Using cancer risk algorithms to improve risk estimates and referral decisions
Cite this dataset
Kostopoulou, Olga; Palfi, Bence; Arora, Kavleen (2021). Using cancer risk algorithms to improve risk estimates and referral decisions [Dataset]. Dryad. https://doi.org/10.5061/dryad.76hdr7swm
Background: Cancer risk algorithms were introduced to clinical practice in the last decade, but they remain underused. We investigated whether GPs change their referral decisions in response to an unnamed algorithm, if decisions improve, and if changing decisions depends on having information about the algorithm and on whether GPs overestimated or underestimated risk.

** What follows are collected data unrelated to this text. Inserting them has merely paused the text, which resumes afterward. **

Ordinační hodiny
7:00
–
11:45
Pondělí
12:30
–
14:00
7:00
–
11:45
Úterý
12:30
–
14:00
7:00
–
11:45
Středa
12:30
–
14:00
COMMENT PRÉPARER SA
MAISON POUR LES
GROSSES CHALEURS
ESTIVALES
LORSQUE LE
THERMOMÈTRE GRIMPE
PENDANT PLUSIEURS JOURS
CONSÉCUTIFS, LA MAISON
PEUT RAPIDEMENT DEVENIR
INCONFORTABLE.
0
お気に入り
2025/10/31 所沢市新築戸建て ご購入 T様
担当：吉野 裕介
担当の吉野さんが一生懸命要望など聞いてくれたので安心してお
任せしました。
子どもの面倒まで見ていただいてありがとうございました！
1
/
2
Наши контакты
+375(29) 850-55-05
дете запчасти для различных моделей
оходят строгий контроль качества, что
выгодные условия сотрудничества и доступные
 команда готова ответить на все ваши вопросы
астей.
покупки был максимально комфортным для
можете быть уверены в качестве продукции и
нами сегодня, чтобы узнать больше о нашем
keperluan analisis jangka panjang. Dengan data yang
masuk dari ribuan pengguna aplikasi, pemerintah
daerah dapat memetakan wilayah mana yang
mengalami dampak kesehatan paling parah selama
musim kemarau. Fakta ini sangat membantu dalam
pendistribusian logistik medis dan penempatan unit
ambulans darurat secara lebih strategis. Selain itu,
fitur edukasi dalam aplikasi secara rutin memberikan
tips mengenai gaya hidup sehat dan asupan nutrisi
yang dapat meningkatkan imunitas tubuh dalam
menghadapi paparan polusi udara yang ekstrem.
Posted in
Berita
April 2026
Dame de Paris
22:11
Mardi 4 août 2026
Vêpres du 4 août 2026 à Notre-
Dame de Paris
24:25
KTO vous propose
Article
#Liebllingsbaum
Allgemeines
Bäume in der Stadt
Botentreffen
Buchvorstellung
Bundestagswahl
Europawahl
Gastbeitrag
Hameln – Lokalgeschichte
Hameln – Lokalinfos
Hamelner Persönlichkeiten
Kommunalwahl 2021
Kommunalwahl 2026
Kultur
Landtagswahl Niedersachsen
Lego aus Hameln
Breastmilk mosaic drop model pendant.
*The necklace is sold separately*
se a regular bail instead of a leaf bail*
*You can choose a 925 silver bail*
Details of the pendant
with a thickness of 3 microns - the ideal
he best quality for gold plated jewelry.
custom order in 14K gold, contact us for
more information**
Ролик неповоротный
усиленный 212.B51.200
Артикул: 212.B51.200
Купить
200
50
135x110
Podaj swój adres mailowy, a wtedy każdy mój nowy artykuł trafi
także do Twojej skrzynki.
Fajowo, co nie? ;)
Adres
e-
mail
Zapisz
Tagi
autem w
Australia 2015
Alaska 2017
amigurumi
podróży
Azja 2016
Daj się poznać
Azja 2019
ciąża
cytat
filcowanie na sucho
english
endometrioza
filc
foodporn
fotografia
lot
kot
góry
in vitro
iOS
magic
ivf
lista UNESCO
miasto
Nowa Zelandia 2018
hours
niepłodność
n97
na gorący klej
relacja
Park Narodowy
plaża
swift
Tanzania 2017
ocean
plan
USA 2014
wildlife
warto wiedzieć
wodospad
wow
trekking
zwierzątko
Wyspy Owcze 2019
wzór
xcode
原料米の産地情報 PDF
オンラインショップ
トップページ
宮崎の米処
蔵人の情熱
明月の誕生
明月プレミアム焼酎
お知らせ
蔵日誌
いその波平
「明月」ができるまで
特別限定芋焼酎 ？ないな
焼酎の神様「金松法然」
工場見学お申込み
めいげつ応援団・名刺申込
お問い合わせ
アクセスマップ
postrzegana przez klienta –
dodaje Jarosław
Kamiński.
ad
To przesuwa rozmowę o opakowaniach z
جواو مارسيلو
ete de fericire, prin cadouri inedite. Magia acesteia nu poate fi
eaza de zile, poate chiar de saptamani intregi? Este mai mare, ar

Methods: 157 UK General Practitioners (GPs) were presented with 20 vignettes describing patients with possible colorectal cancer symptoms. GPs gave their risk estimates and inclination to refer. They then saw the risk score of an unnamed algorithm and could update their responses. Half of the sample was given information about the algorithm’s derivation, validation, and accuracy. At the end, we measured their algorithm disposition. We analysed the data using multilevel regressions with random intercepts by GP and vignette.
Results: We find that, after receiving the algorithm’s estimate, GPs’ inclination to refer changes 26% of the time and their decisions switch entirely 3% of the time. Decisions become more consistent with the NICE 3% referral threshold (OR 1.45 [1.27, 1.65], p<.001). The algorithm’s impact is greatest when GPs have underestimated risk. Information about the algorithm does not have a discernible effect on decisions but it results in a more positive GP disposition towards the algorithm. GPs’ risk estimates become better calibrated over time, i.e., move closer to the algorithm.
Conclusions: Cancer risk algorithms have the potential to improve cancer referral decisions. Their use as learning tools to improve risk estimates is promising and should be further investigated.
All data were collected online using the Qualtrics platform. The data were analysed using STATA 17.0 and R (version 4.0.3).